Don’t get me wrong, my husband definitely does some of these things too. Think of a Venn Diagram of “things we do ‘round here.” He has a list, I have a list, and there are places where we do the same things ‘round here. I listed these things to illustrate, what I do takes up a lot of mental space. “Quitting,” as I affectionately call it, is one step of the pendulum swinging in another, more balanced direction. Delegation and automation will also be methods of finding balance.
Since I’m privy to the fact that creating imbalance is my proclivity, I need to be mindful of that not happening in the next stage of my life — no matter what it is. Balance. Balance. Balance. If there’s anything I’ve learned from my time here at “Stay At Home Life, Incorporated” is that I need to create balance for myself.
Just because I can do it all doesn’t mean I should or have to do it all.
So here I am. I dreamt, I did it and now want something different. I’ve made peace with my decision to stop breastfeeding (gasps across the internet). It’s fine, she’ll live. I’ve made peace with my decision to not be at home with my children.
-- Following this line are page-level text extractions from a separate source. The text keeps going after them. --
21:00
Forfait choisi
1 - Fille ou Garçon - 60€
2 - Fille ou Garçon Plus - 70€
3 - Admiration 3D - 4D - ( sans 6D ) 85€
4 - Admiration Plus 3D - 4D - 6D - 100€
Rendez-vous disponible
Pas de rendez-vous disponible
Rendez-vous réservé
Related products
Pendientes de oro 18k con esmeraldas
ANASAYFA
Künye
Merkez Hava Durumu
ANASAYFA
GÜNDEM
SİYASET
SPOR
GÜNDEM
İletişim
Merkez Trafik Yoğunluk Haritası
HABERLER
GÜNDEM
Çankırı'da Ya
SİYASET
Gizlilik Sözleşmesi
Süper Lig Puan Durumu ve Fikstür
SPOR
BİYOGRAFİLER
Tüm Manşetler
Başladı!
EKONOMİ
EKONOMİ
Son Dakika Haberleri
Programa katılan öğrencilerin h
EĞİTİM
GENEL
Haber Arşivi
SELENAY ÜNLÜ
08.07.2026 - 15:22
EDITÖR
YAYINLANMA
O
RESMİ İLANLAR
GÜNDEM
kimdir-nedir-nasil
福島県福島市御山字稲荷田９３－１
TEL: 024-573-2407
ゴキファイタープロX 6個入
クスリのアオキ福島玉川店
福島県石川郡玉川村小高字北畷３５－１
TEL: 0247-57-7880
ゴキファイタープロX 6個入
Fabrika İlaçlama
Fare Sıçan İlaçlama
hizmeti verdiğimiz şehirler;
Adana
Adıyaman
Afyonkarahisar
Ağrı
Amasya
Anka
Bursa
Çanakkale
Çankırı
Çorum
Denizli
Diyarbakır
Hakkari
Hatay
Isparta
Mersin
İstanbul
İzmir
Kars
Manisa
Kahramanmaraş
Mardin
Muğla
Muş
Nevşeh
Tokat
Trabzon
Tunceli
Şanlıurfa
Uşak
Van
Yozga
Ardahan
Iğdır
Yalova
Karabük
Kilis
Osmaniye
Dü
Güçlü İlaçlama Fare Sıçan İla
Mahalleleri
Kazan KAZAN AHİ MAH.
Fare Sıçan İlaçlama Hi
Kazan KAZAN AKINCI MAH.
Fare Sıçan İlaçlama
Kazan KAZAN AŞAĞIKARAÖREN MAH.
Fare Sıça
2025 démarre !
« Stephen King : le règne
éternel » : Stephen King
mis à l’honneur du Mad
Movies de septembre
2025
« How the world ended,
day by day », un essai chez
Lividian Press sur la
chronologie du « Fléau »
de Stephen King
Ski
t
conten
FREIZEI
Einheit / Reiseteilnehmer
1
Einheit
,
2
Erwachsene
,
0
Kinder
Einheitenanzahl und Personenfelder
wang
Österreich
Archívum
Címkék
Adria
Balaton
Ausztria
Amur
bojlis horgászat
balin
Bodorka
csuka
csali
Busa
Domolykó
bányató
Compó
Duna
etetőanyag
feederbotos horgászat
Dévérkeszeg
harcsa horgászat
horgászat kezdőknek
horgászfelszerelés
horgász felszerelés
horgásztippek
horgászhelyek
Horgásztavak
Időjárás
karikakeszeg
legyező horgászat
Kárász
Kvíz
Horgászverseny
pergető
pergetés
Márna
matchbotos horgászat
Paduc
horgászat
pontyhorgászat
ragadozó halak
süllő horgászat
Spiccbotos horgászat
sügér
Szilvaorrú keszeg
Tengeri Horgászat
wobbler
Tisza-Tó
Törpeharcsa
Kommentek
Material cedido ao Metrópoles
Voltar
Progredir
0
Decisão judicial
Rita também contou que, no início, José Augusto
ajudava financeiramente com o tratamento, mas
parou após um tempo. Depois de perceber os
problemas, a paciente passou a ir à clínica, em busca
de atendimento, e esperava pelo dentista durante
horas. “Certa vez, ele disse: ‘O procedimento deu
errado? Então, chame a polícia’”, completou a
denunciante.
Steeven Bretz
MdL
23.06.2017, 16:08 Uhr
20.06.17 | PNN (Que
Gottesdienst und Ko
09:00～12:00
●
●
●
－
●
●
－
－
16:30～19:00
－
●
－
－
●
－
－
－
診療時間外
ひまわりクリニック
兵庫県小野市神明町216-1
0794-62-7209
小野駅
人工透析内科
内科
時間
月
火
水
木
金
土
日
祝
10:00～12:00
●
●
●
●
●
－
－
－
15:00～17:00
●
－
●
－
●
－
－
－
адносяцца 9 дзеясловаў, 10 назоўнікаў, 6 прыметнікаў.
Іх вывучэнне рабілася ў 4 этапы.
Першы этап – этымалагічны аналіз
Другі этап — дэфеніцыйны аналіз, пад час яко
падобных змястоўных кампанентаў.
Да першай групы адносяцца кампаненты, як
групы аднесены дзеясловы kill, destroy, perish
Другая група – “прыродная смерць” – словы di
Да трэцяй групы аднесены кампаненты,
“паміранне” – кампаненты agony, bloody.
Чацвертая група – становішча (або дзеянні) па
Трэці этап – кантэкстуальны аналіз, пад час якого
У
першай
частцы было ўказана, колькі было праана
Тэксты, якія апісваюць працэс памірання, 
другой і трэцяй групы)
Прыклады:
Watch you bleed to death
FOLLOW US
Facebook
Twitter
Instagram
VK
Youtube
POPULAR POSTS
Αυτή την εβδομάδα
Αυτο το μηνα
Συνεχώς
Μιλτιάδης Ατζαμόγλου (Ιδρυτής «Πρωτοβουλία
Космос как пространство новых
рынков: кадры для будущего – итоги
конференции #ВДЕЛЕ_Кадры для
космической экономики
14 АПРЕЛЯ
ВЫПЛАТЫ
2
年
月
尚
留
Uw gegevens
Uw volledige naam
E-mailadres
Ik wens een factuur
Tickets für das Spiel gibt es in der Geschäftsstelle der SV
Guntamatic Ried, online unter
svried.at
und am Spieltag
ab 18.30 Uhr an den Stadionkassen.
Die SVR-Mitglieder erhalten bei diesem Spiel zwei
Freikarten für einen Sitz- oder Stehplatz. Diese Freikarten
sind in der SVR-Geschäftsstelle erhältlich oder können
It’s best for the whole family. I need to be my best self in order to be the best anything else for anyone else (mother, wife, sister, friend, etc). The airlines always tell us to put on our air masks first then assist someone else- including children. This is what I’m doing. I’m putting my air mask on first. Emphasis on “air”…it’s light, it flows, it’s breath, it’s life-giving and life-sustaining, it’s active. I’m getting my life! Ok?!

Being a stay-at-home mom was a great idea and I’m glad that I tried it. But now, I’m crystal clear that it’s time for me to move on and try a new thing on my bucket list. Will I ever return to this life? I can’t definitively say yes or no, honestly. I just know that it’s not for me at this time. Whatever is next, I’ll create that. I’m currently looking for work but I’m also courting another business idea that’s been swirling around for awhile now. Will I be a working mom or a mompreneur? I’ve never lived as either one, but I’m excited to create her. Onward and Upward! I’m not quitting being a mother, I’m simply choosing another version of motherhood.
Last but not least, I’d be remiss if I didn’t say how grateful I am for the opportunity and support to be home with our children. It has been like nothing I’ve ever experienced and I have such a greater respect and appreciation for my husband who has been the sole breadwinner…in 21st century Brooklyn, New York. That is not a small feat and he has done so without complaint. So major shout out to my husband because I couldn’t fathom a better partner in this journey.